» **Activity**: Please count the lines in the records below that contain the string "Computer". Give only the number.

Source data
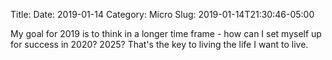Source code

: Title: 
Date: 2019-01-14
Category: Micro
Slug: 2019-01-14T21:30:46-05:00

My goal for 2019 is to think in a longer time frame - how can I set myself up for success in 2020? 2025? That's the key to living the life I want to live. 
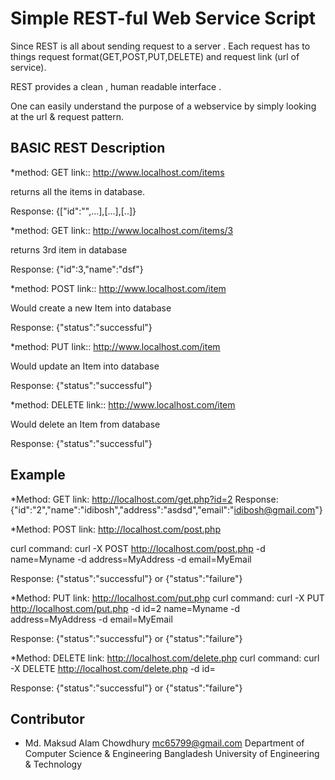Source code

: # Simple REST-ful Web Service Script

Since REST is all about sending request to a server . Each request has to things request format(GET,POST,PUT,DELETE) and
request link (url of service).

REST provides a clean , human readable interface .

One can easily understand the purpose of a webservice by simply looking at the url & request pattern.

## BASIC REST Description


*method: GET
link::  http://www.localhost.com/items

returns all the items in database.

Response: {["id":"",...],[...],[..]}


*method: GET
link:: http://www.localhost.com/items/3

returns 3rd item in database

Response: {"id":3,"name":"dsf"}


*method: POST
link:: http://www.localhost.com/item

Would create a new Item into database 

Response: {"status":"successful"}


*method: PUT
link:: http://www.localhost.com/item

Would update an Item into database 

Response: {"status":"successful"}


*method: DELETE
link:: http://www.localhost.com/item

Would delete an Item from database 

Response: {"status":"successful"}


## Example

*Method: GET 
link: http://localhost.com/get.php?id=2
Response: {"id":"2","name":"idibosh","address":"asdsd","email":"idibosh@gmail.com"}

*Method: POST
link: http://localhost.com/post.php

curl command: curl -X POST http://localhost.com/post.php -d name=Myname -d address=MyAddress -d email=MyEmail

Response: {"status":"successful"} or {"status":"failure"}


*Method: PUT
link: http://localhost.com/put.php
curl command: curl -X PUT http://localhost.com/put.php -d id=2 name=Myname -d address=MyAddress -d email=MyEmail

Response: {"status":"successful"} or {"status":"failure"}

*Method: DELETE
link: http://localhost.com/delete.php
curl command: curl -X DELETE http://localhost.com/delete.php -d id=

Response: {"status":"successful"} or {"status":"failure"}


## Contributor

* Md. Maksud Alam Chowdhury <mc65799@gmail.com>
Department of Computer Science & Engineering
Bangladesh University of Engineering & Technology

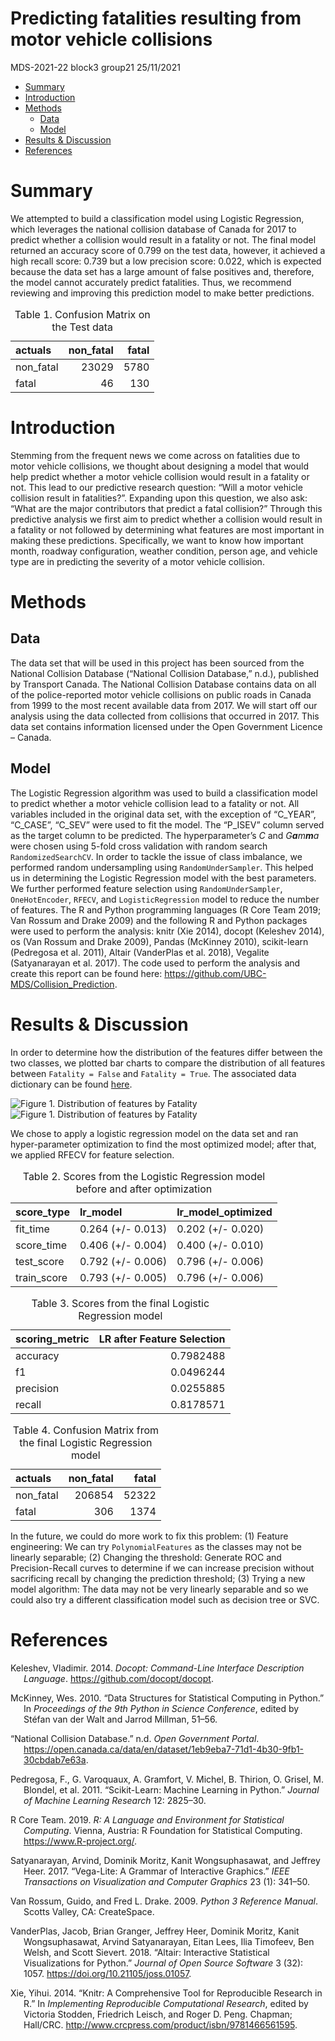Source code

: Predicting fatalities resulting from motor vehicle collisions
================
MDS-2021-22 block3 group21
25/11/2021

-   [Summary](#summary)
-   [Introduction](#introduction)
-   [Methods](#methods)
    -   [Data](#data)
    -   [Model](#model)
-   [Results & Discussion](#results--discussion)
-   [References](#references)

# Summary

We attempted to build a classification model using Logistic Regression,
which leverages the national collision database of Canada for 2017 to
predict whether a collision would result in a fatality or not. The final
model returned an accuracy score of 0.799 on the test data, however, it
achieved a high recall score: 0.739 but a low precision score: 0.022,
which is expected because the data set has a large amount of false
positives and, therefore, the model cannot accurately predict
fatalities. Thus, we recommend reviewing and improving this prediction
model to make better predictions.

<table class="table table-striped table-hover" style="width: auto !important; margin-left: auto; margin-right: auto;">
<caption>
Table 1. Confusion Matrix on the Test data
</caption>
<thead>
<tr>
<th style="text-align:left;">
actuals
</th>
<th style="text-align:right;">
non_fatal
</th>
<th style="text-align:right;">
fatal
</th>
</tr>
</thead>
<tbody>
<tr>
<td style="text-align:left;">
non_fatal
</td>
<td style="text-align:right;">
23029
</td>
<td style="text-align:right;">
5780
</td>
</tr>
<tr>
<td style="text-align:left;">
fatal
</td>
<td style="text-align:right;">
46
</td>
<td style="text-align:right;">
130
</td>
</tr>
</tbody>
</table>

# Introduction

Stemming from the frequent news we come across on fatalities due to
motor vehicle collisions, we thought about designing a model that would
help predict whether a motor vehicle collision would result in a
fatality or not. This lead to our predictive research question: “Will a
motor vehicle collision result in fatalities?”. Expanding upon this
question, we also ask: “What are the major contributors that predict a
fatal collision?” Through this predictive analysis we first aim to
predict whether a collision would result in a fatality or not followed
by determining what features are most important in making these
predictions. Specifically, we want to know how important month, roadway
configuration, weather condition, person age, and vehicle type are in
predicting the severity of a motor vehicle collision.

# Methods

## Data

The data set that will be used in this project has been sourced from the
National Collision Database (“National Collision Database,” n.d.),
published by Transport Canada. The National Collision Database contains
data on all of the police-reported motor vehicle collisions on public
roads in Canada from 1999 to the most recent available data from 2017.
We will start off our analysis using the data collected from collisions
that occurred in 2017. This data set contains information licensed under
the Open Government Licence – Canada.

## Model

The Logistic Regression algorithm was used to build a classification
model to predict whether a motor vehicle collision lead to a fatality or
not. All variables included in the original data set, with the exception
of “C_YEAR”, “C_CASE”, “C_SEV” were used to fit the model. The “P_ISEV”
column served as the target column to be predicted. The hyperparameter’s
*C* and *G**a**m**m**a* were chosen using 5-fold cross validation with
random search `RandomizedSearchCV`. In order to tackle the issue of
class imbalance, we performed random undersampling using
`RandomUnderSampler`. This helped us in determining the Logistic
Regression model with the best parameters. We further performed feature
selection using `RandomUnderSampler`, `OneHotEncoder`, `RFECV`, and
`LogisticRegression` model to reduce the number of features. The R and
Python programming languages (R Core Team 2019; Van Rossum and Drake
2009) and the following R and Python packages were used to perform the
analysis: knitr (Xie 2014), docopt (Keleshev 2014), os (Van Rossum and
Drake 2009), Pandas (McKinney 2010), scikit-learn (Pedregosa et al.
2011), Altair (VanderPlas et al. 2018), Vegalite (Satyanarayan et al.
2017). The code used to perform the analysis and create this report can
be found here: <https://github.com/UBC-MDS/Collision_Prediction>.

# Results & Discussion

In order to determine how the distribution of the features differ
between the two classes, we plotted bar charts to compare the
distribution of all features between `Fatality = False` and
`Fatality = True`. The associated data dictionary can be found
[here](https://open.canada.ca/data/en/dataset/1eb9eba7-71d1-4b30-9fb1-30cbdab7e63a/resource/09b74afc-2745-4382-8a02-3e256c4b28fd).

<img src="../results/Distribution_of_no_fatality.png" title="Figure 1. Distribution of features by Fatality" alt="Figure 1. Distribution of features by Fatality" style="display: block; margin: auto;" /><img src="../results/Distribution_of_fatality.png" title="Figure 1. Distribution of features by Fatality" alt="Figure 1. Distribution of features by Fatality" style="display: block; margin: auto;" />

We chose to apply a logistic regression model on the data set and ran
hyper-parameter optimization to find the most optimized model; after
that, we applied RFECV for feature selection.

<table class="table table-striped table-hover" style="width: auto !important; margin-left: auto; margin-right: auto;">
<caption>
Table 2. Scores from the Logistic Regression model before and after
optimization
</caption>
<thead>
<tr>
<th style="text-align:left;">
score_type
</th>
<th style="text-align:left;">
lr_model
</th>
<th style="text-align:left;">
lr_model_optimized
</th>
</tr>
</thead>
<tbody>
<tr>
<td style="text-align:left;">
fit_time
</td>
<td style="text-align:left;">
0.264 (+/- 0.013)
</td>
<td style="text-align:left;">
0.202 (+/- 0.020)
</td>
</tr>
<tr>
<td style="text-align:left;">
score_time
</td>
<td style="text-align:left;">
0.406 (+/- 0.004)
</td>
<td style="text-align:left;">
0.400 (+/- 0.010)
</td>
</tr>
<tr>
<td style="text-align:left;">
test_score
</td>
<td style="text-align:left;">
0.792 (+/- 0.006)
</td>
<td style="text-align:left;">
0.796 (+/- 0.006)
</td>
</tr>
<tr>
<td style="text-align:left;">
train_score
</td>
<td style="text-align:left;">
0.793 (+/- 0.005)
</td>
<td style="text-align:left;">
0.796 (+/- 0.006)
</td>
</tr>
</tbody>
</table>
<table class="table table-striped table-hover" style="width: auto !important; margin-left: auto; margin-right: auto;">
<caption>
Table 3. Scores from the final Logistic Regression model
</caption>
<thead>
<tr>
<th style="text-align:left;">
scoring_metric
</th>
<th style="text-align:right;">
LR after Feature Selection
</th>
</tr>
</thead>
<tbody>
<tr>
<td style="text-align:left;">
accuracy
</td>
<td style="text-align:right;">
0.7982488
</td>
</tr>
<tr>
<td style="text-align:left;">
f1
</td>
<td style="text-align:right;">
0.0496244
</td>
</tr>
<tr>
<td style="text-align:left;">
precision
</td>
<td style="text-align:right;">
0.0255885
</td>
</tr>
<tr>
<td style="text-align:left;">
recall
</td>
<td style="text-align:right;">
0.8178571
</td>
</tr>
</tbody>
</table>
<table class="table table-striped table-hover" style="width: auto !important; margin-left: auto; margin-right: auto;">
<caption>
Table 4. Confusion Matrix from the final Logistic Regression model
</caption>
<thead>
<tr>
<th style="text-align:left;">
actuals
</th>
<th style="text-align:right;">
non_fatal
</th>
<th style="text-align:right;">
fatal
</th>
</tr>
</thead>
<tbody>
<tr>
<td style="text-align:left;">
non_fatal
</td>
<td style="text-align:right;">
206854
</td>
<td style="text-align:right;">
52322
</td>
</tr>
<tr>
<td style="text-align:left;">
fatal
</td>
<td style="text-align:right;">
306
</td>
<td style="text-align:right;">
1374
</td>
</tr>
</tbody>
</table>

In the future, we could do more work to fix this problem: (1) Feature
engineering: We can try `PolynomialFeatures` as the classes may not be
linearly separable; (2) Changing the threshold: Generate ROC and
Precision-Recall curves to determine if we can increase precision
without sacrificing recall by changing the prediction threshold; (3)
Trying a new model algorithm: The data may not be very linearly
separable and so we could also try a different classification model such
as decision tree or SVC.

# References

<div id="refs" class="references csl-bib-body hanging-indent">

<div id="ref-docoptpython" class="csl-entry">

Keleshev, Vladimir. 2014. *Docopt: Command-Line Interface Description
Language*. <https://github.com/docopt/docopt>.

</div>

<div id="ref-mckinney-proc-scipy-2010" class="csl-entry">

McKinney, Wes. 2010. “Data Structures for Statistical Computing in
Python.” In *Proceedings of the 9th Python in Science Conference*,
edited by Stéfan van der Walt and Jarrod Millman, 51–56.

</div>

<div id="ref-NCDB" class="csl-entry">

“National Collision Database.” n.d. *Open Government Portal*.
<https://open.canada.ca/data/en/dataset/1eb9eba7-71d1-4b30-9fb1-30cbdab7e63a>.

</div>

<div id="ref-scikit-learn" class="csl-entry">

Pedregosa, F., G. Varoquaux, A. Gramfort, V. Michel, B. Thirion, O.
Grisel, M. Blondel, et al. 2011. “Scikit-Learn: Machine Learning in
Python.” *Journal of Machine Learning Research* 12: 2825–30.

</div>

<div id="ref-R" class="csl-entry">

R Core Team. 2019. *R: A Language and Environment for Statistical
Computing*. Vienna, Austria: R Foundation for Statistical Computing.
<https://www.R-project.org/>.

</div>

<div id="ref-vegalite" class="csl-entry">

Satyanarayan, Arvind, Dominik Moritz, Kanit Wongsuphasawat, and Jeffrey
Heer. 2017. “Vega-Lite: A Grammar of Interactive Graphics.” *IEEE
Transactions on Visualization and Computer Graphics* 23 (1): 341–50.

</div>

<div id="ref-Python" class="csl-entry">

Van Rossum, Guido, and Fred L. Drake. 2009. *Python 3 Reference Manual*.
Scotts Valley, CA: CreateSpace.

</div>

<div id="ref-altair" class="csl-entry">

VanderPlas, Jacob, Brian Granger, Jeffrey Heer, Dominik Moritz, Kanit
Wongsuphasawat, Arvind Satyanarayan, Eitan Lees, Ilia Timofeev, Ben
Welsh, and Scott Sievert. 2018. “Altair: Interactive Statistical
Visualizations for Python.” *Journal of Open Source Software* 3 (32):
1057. <https://doi.org/10.21105/joss.01057>.

</div>

<div id="ref-knitr" class="csl-entry">

Xie, Yihui. 2014. “Knitr: A Comprehensive Tool for Reproducible Research
in R.” In *Implementing Reproducible Computational Research*, edited by
Victoria Stodden, Friedrich Leisch, and Roger D. Peng. Chapman;
Hall/CRC. <http://www.crcpress.com/product/isbn/9781466561595>.

</div>

</div>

» **Answer to this exercise**: 2